Выбрать главу

Само утверждение этого — пошлейший трюизм.

Однако факт остается фактом.

Иногда они совпадают — и это не очень хорошо,

чаще — они разные.

Богу было угодно, чтобы в вопросе «тайны» духовный папенька оказался таким же, каким был папенька физический.

В запросах по области искусства ответом был такой же молчок.

Михаил Осипович был бесконечно уклончив в вопросах «тайн» биологии.

Всеволод Эмильевич — еще более уклончив в вопросах «тайн» искусства режиссуры.

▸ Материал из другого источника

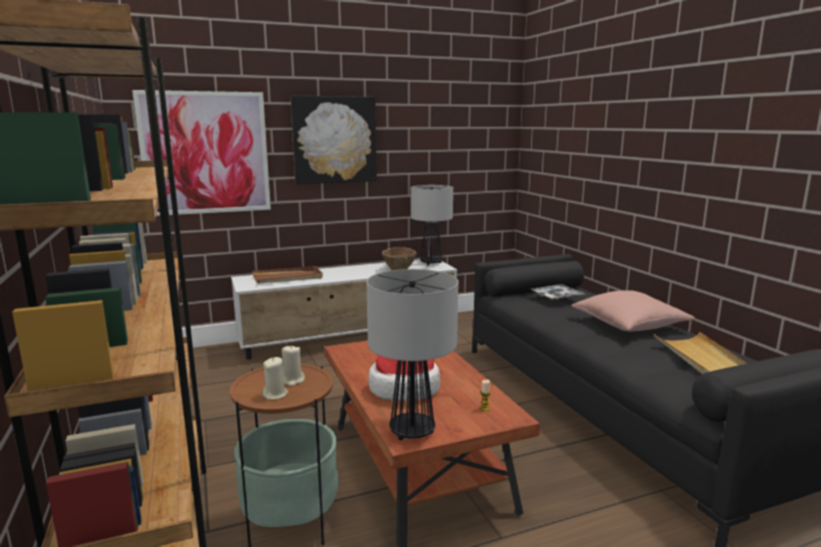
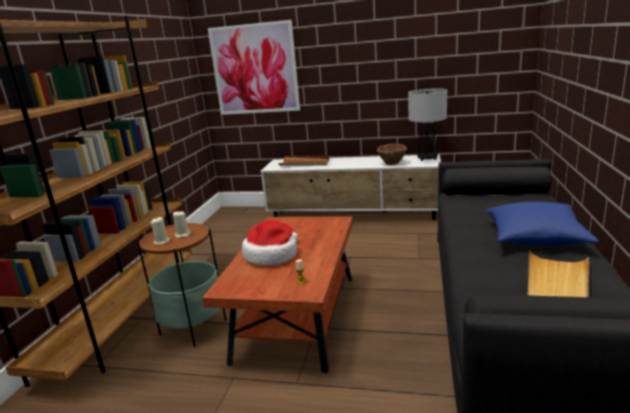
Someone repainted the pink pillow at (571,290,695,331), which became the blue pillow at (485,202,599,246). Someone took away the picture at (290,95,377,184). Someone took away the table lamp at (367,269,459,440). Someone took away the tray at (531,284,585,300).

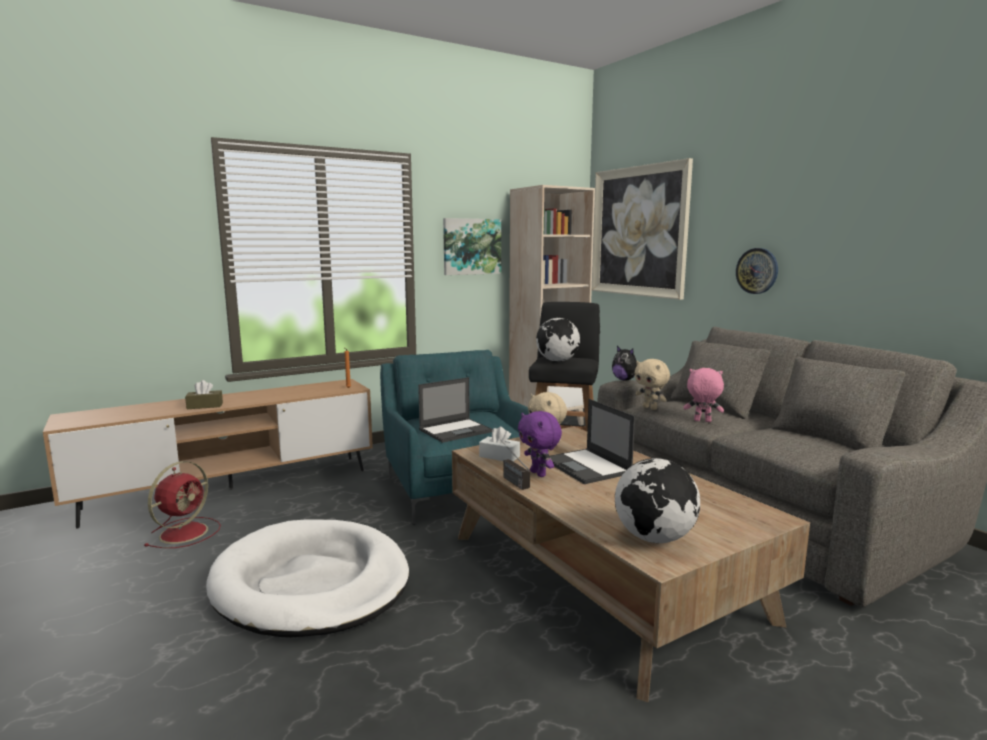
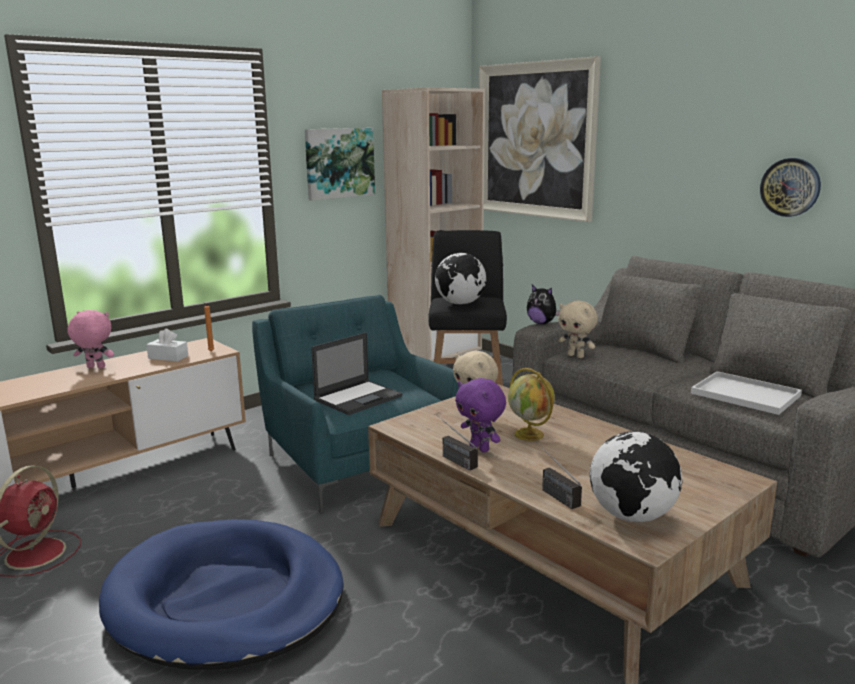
Someone carried the pink plush toy from (683,368,724,422) to (67,310,114,368). Someone repainted the white dog bed at (206,519,409,638), which became the blue dog bed at (99,519,344,670). Someone carried the white tissue box from (479,427,520,461) to (146,328,188,362). Someone swapped the laptop at (550,399,635,484) for the globe at (508,368,555,441). Someone put down the radio at (536,442,582,509). Someone put down the white tray at (691,371,802,415). Someone carried the wall clock from (736,248,778,294) to (760,158,821,217). Someone took away the brown tissue box at (185,380,223,409).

Согласно библейскому кодексу, может быть, и совестно сказать, что особенной любви к Михаилу Осиповичу я не питал.

Впрочем, Библия требует в основном, чтобы родителей «чтили»: «Чти отца своего и матерь свою и да долголетен будешь на земли»[617].

К тому же вознаграждение сомнительное.

А вообще — за что благодарить родителей?..

Не будем идти дальше.

Вдруг когда-нибудь все это напечатают.

А такие мысли могут повредить… американскому изданию!

Так или иначе, естественно было излить все обожание на второго отца.

И должен сказать, что никого никогда я, конечно, так не любил, так не обожал и так не боготворил, как своего учителя.

Скажет ли когда-нибудь кто-нибудь из моих ребят такое же обо мне?

Не скажет. И дело будет не в моих учениках и во мне, а во мне и моем учителе.

Ибо я недостоин развязать ремни на сандалиях его, хотя носил он валенки в нетопленных режиссерских мастерских на Новинском бульваре.

И до глубокой старости буду считать я себя недостойным целовать прах от следов ног его, хотя ошибки его как человека, вероятно, навсегда смели следы шагов его как величайшего нашего мастера театра со страниц истории нашего театрального искусства.

И нельзя жить, не любя, не боготворя, не увлекаясь и не преклоняясь.

Это был поразительный человек.

Живое отрицание того, что гений и злодейство не могут ужиться в одном человеке.

Счастье тому, кто соприкасался с ним как с магом и волшебником театра.

Горе тому, кто зависел от него как от человека.

Счастье тому, кто умел учиться, глядя на него.

И горе тому, кто доверчиво шел к нему с вопросом.

Наивный, я когда-то сам обратился к нему с рядом вопросов о затаенных трудностях.

Надо было видеть, как в орлином лице его с пронзительным взглядом, с потрясающе очерченными губами под хищно изогнутым носом внезапно повторился взгляд Михаила Осиповича.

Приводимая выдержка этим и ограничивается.